Recipe 578678 revision 1 « ActiveState Code

import random
import copy
import time

def supersequence(x, y):
    """ True if and only if all elements in y occur in x in order (x is a supersequence of y)"""
    idx = 0
    try:
        for i in y:
            idx = x.index(i, idx)+1
    except ValueError, e:
        return False
    return True


def subsequence(x, y):
    """ x is a subsequence of y  <==>  y is a supersequence of x """
    return supersequence(y, x)


def is_supersequence_of_sequences(sequence, sequences):
    """ True if sequence is a supersequence of every s in sequences """
    result = True
    for s in sequences:
        if not supersequence(sequence, s):
            return False
    return result


def remove_redundant_sequences(redundant_sequences, debug=False):
    """ Removes every doublure sequence and every sequence that is a subsequence of another """
    if debug:
        print "Removing redundant sequences:"
    sequences = []
    for i,s in enumerate(redundant_sequences):
        remove = False
        for j in range(i+1, len(redundant_sequences)):
            if s == redundant_sequences[j]:
                remove = True
                if debug:
                    print "  Found doublure     ", s, "==", redundant_sequences[j]
        if not remove:
            sequences.append(s)
    sequences_p = []
    for i,s1 in enumerate(sequences):
        found = False
        for j,s2 in enumerate(sequences):
            if ((i != j) and (supersequence(s2, s1))):
                found = True
                if debug:
                    print "  Found supersequence", s2, "for", s1
                break
        if not found:
            sequences_p.append(s1)

☆ ☆ ☆ ☆ ☆ ☆ ☆

**Exercise 1:** According to its docstring in the recipe code, what does the function remove_redundant_sequences remove?

☆ ☆ ☆ ☆ ☆ ☆ ☆

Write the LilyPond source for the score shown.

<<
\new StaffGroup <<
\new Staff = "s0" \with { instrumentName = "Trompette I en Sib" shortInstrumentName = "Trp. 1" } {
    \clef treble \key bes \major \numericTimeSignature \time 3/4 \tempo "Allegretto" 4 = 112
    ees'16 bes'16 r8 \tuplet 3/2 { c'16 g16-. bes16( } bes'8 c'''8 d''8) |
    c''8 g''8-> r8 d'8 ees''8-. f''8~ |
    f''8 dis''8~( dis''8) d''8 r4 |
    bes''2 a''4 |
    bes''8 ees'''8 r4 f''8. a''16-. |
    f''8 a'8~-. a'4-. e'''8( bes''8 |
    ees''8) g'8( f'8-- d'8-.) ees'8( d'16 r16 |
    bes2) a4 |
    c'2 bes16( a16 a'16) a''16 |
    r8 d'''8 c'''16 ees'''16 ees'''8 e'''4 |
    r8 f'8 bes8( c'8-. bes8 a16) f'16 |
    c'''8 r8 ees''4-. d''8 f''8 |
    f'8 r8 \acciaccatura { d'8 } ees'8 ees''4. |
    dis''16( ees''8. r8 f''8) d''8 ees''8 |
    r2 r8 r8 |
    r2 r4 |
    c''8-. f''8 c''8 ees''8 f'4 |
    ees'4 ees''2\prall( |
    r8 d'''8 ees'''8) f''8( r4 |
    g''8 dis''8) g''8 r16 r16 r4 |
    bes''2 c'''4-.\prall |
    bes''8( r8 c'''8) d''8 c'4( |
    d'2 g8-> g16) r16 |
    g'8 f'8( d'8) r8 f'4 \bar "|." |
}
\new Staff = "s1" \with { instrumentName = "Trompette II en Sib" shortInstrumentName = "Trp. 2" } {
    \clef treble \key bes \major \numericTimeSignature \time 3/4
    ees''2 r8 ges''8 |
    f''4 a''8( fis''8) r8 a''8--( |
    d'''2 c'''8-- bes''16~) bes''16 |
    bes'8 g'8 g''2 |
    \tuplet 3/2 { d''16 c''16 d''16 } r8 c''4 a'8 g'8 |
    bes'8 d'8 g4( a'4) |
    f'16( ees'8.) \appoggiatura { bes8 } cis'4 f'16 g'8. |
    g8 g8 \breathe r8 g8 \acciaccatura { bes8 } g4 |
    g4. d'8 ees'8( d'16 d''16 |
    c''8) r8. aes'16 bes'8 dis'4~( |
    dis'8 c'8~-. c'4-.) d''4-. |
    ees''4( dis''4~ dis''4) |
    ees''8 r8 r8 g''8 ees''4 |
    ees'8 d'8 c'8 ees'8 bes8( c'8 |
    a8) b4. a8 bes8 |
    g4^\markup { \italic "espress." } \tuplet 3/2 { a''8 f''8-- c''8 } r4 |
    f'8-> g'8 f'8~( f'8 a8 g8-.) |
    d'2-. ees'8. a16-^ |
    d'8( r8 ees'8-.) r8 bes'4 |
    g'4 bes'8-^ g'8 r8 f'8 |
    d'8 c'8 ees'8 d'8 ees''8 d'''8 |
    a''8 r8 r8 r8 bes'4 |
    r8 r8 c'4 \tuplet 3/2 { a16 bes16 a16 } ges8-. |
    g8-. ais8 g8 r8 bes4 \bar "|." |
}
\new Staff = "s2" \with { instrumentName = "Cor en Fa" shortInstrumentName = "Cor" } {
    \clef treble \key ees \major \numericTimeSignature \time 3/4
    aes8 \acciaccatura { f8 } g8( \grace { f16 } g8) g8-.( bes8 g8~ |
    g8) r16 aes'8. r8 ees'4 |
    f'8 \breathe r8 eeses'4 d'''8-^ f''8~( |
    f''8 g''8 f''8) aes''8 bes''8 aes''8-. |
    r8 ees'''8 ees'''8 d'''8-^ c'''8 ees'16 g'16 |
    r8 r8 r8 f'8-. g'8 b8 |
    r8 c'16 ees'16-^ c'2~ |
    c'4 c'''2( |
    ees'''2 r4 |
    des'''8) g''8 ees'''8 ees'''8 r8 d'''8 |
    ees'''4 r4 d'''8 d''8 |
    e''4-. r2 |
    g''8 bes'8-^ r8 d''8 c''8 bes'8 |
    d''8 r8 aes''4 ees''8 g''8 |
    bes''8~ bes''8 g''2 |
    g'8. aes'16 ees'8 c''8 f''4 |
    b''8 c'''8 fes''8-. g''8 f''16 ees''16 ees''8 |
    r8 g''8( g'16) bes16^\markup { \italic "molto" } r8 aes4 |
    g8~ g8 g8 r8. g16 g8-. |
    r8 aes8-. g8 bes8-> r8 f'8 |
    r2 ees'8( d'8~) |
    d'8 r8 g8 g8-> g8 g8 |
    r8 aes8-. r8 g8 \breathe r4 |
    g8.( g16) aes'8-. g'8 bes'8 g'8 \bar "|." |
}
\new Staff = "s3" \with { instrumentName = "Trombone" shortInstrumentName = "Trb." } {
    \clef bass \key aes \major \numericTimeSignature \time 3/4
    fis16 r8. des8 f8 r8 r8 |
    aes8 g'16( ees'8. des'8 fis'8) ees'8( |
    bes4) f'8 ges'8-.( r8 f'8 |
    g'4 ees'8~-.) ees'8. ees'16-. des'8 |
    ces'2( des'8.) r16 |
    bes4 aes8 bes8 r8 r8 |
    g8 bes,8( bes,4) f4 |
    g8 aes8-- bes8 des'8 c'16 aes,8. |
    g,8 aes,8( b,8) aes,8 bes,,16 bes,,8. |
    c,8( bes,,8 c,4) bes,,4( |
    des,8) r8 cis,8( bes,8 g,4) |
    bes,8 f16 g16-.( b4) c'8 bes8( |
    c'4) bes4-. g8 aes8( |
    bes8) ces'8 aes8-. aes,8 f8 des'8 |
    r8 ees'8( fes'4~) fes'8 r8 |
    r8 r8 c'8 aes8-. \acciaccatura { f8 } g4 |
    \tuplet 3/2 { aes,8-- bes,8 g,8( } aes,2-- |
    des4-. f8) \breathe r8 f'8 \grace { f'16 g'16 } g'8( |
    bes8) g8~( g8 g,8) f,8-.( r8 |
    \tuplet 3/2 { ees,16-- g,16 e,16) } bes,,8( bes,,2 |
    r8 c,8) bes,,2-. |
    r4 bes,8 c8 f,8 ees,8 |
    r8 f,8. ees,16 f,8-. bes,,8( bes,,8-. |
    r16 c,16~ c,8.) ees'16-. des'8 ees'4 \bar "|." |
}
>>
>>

☆ ☆ ☆ ☆ ☆ ☆ ☆

**Exercise 2:** Show every line of the records that contains the string "tuplet", matching case exactly.

**Right answer 1:** Every doublure sequence and every sequence that is a subsequence of another.

**Right answer 2:**
    ees'16 bes'16 r8 \tuplet 3/2 { c'16 g16-. bes16( } bes'8 c'''8 d''8) |
    \tuplet 3/2 { d''16 c''16 d''16 } r8 c''4 a'8 g'8 |
    g4^\markup { \italic "espress." } \tuplet 3/2 { a''8 f''8-- c''8 } r4 |
    r8 r8 c'4 \tuplet 3/2 { a16 bes16 a16 } ges8-. |
    \tuplet 3/2 { aes,8-- bes,8 g,8( } aes,2-- |
    \tuplet 3/2 { ees,16-- g,16 e,16) } bes,,8( bes,,2 |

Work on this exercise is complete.